Using the delivery model, the descriptions of the functions and processes can explain common principles and then go on to discuss their application in different contexts based on the extent and uncertainty of scope.
Common ground to explain other models
Two models that are very useful for understanding the progression through the model are the WHOW matrix and the Cynefin Framework. Both of these are summarised in the Praxis Framework encyclopaedia.

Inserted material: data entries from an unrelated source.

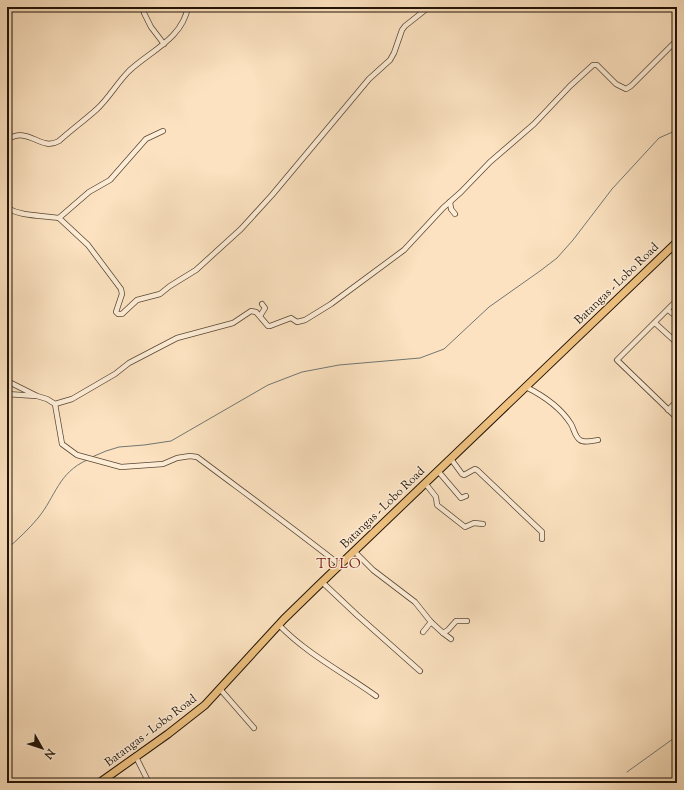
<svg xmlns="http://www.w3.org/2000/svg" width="684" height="790" font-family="'Sorts Mill Goudy',serif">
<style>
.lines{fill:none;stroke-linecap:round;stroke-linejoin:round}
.stream{stroke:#717774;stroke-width:1}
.street-casing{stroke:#584734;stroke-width:6}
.primary-casing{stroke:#211306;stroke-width:9}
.street{stroke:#fdecd6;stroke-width:4.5}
.primary{stroke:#eec180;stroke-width:7}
.labels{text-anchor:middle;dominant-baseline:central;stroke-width:3;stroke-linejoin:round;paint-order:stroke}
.street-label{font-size:12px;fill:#211306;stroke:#fdecd6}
.quarter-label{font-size:14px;letter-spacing:1px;fill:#7a1f14;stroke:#fdecd6}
</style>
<rect width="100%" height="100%" fill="#fce2c0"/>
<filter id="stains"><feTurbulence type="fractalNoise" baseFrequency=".005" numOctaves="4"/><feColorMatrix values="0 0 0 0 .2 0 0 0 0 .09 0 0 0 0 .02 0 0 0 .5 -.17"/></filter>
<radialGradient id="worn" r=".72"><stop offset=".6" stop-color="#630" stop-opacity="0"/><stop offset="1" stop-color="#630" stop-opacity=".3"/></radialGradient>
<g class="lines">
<g class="stream">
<polyline points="92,457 106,451 119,447 144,445 171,441 268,385 302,372 339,365 420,358 444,349 489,307 540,271 557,258 573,240 612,189 659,138 677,130"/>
<path d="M 7,549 C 18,539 29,529 38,518 C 56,496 58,473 87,460"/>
<polyline points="627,772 677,736"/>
</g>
<g class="street-casing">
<g id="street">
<polyline points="144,13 151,27 164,44"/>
<polyline points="163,131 146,139 110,180 89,192 59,218 88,245 121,289 122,294 116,312 118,314 122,314 137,300 160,294 170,286 196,270 241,229 272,195 369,79 390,60 394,53 402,30 405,26 429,7"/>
<path d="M 7,140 C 29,125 40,152 59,141 C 71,130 85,120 97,109 C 109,98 117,83 129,71 C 150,51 182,39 188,7"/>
<polyline points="450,202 451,209 455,214"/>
<path d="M 7,208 C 23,217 42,215 59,218"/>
<polyline points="677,300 617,360 677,418"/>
<polyline points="668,310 677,317"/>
<polyline points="260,316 265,308 262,304"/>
<polyline points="655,323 677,343"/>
<polyline points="7,381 37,396 47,399 55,404 72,399 115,374 129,363 177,338 233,323 251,311 256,312 268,326 270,326 291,318 297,322 305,320 331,304 404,250 443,208 461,192 490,162 534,124 570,86 593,65 597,65 616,84 626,89 631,86 677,40"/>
<path d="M 526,387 C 542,395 561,408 571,424 C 574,429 575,437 580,440 C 584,443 593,441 598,440"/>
<polyline points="7,394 36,396"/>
<path d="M 55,404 L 62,444 L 77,455 L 121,467 L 163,464 L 177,458 L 190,456 L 197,457 C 245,493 293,528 340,565"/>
<polyline points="668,410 677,401"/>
<polyline points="451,459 462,474 464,475 475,469 477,470 542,532 542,539"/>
<polyline points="438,471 461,498 466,496"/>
<polyline points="425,483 436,497 437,505 465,527 474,523 483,524"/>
<polyline points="354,551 373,570 415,602 431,622 443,633 451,639"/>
<polyline points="322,582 357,615 420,671"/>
<path d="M 279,625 C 307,654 344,673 376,696"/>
<polyline points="423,632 431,622"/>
<polyline points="443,633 448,630 456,621 467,621"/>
<polyline points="220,689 254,728"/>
<polyline points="136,757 149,783"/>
</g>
</g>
<g class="primary-casing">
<polyline id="primary" points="99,783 168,734 205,705 284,619 322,582 677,242"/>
</g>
<use href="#street" class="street"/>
<use href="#primary" class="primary"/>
</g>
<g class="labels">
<g class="street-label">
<text transform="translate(617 284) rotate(-44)">Batangas - Lobo Road</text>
<text transform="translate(383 508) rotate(-44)">Batangas - Lobo Road</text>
<text transform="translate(151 731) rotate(-37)">Batangas - Lobo Road</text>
</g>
<g class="quarter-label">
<text x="339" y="565">TULO</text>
</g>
</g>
<rect width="684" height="790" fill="none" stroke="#fce2c0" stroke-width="24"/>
<rect x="8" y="8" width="668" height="774" fill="none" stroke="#211306" stroke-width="2"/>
<rect x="12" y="12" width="660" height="766" fill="none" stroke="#211306"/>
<g transform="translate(42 748) rotate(129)" stroke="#fdecd6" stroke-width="3" paint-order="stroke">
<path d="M0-3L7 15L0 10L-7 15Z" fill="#211306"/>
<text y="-6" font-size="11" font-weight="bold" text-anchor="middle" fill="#211306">N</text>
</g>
<rect width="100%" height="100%" filter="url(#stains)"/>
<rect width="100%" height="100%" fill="url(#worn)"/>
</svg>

The WHOW matrix addresses the fact that uncertainty is made up of two components: uncertainty about how to define objectives and uncertainty about how to achieve them. It focuses on how these two components of uncertainty affect the life cycle.
The Cynefin Framework is a ‘sense-making’ framework for dealing with systems with differing degrees of complexity. For example, it would indicate that the best approach to the simple project in the bottom left corner would be to ‘Sense, Categorise and Respond’ and use ‘best practice’. Whereas, were you have an extensive portfolio of highly uncertain projects and programmes in the top right corner, you need to ‘Act, Sense and Respond’ using ‘Novel practices’.
Superimposing these models on the Praxis model provides a catalyst for seeing how knowledge gained from both these models can be brought to bear.
A reference point for tools and techniques
Different tools and techniques have different strengths and weaknesses in relation to the uncertainty and extent of the scope. This is not an exact relationship, the positioning of the various tools and techniques on the diagram below are purely indicative and is used purely as an aid to understanding where and how different tools and techniques are relatively best applied.
The corresponding pages on the Praxis Framework web site provide a better understanding of how each tool or technique relates to the extent and uncertainty of scope.
For example, Critical Path Analysis is ideal for projects with low uncertainty. If there is uncertainty in estimating the activities, then something like Monte Carlo analysis can be used.
Where there is uncertainty about how to achieve objectives but there is a high cost of change once delivery is under way (e.g. physical projects like a communications satellite), then Concurrent Engineering is useful. Where there is high uncertainty about the finished outputs, but the cost of change is much lower, then agile development approaches can be the best way to work, perhaps using scrum or kanban.
As the scope of the work becomes more extensive and more uncertain, more effort needs to be put into understanding the complex system that the project is creating or changing. That’s when Systems Thinking comes into its own using tools such as Causal Loop Diagrams and Actor maps.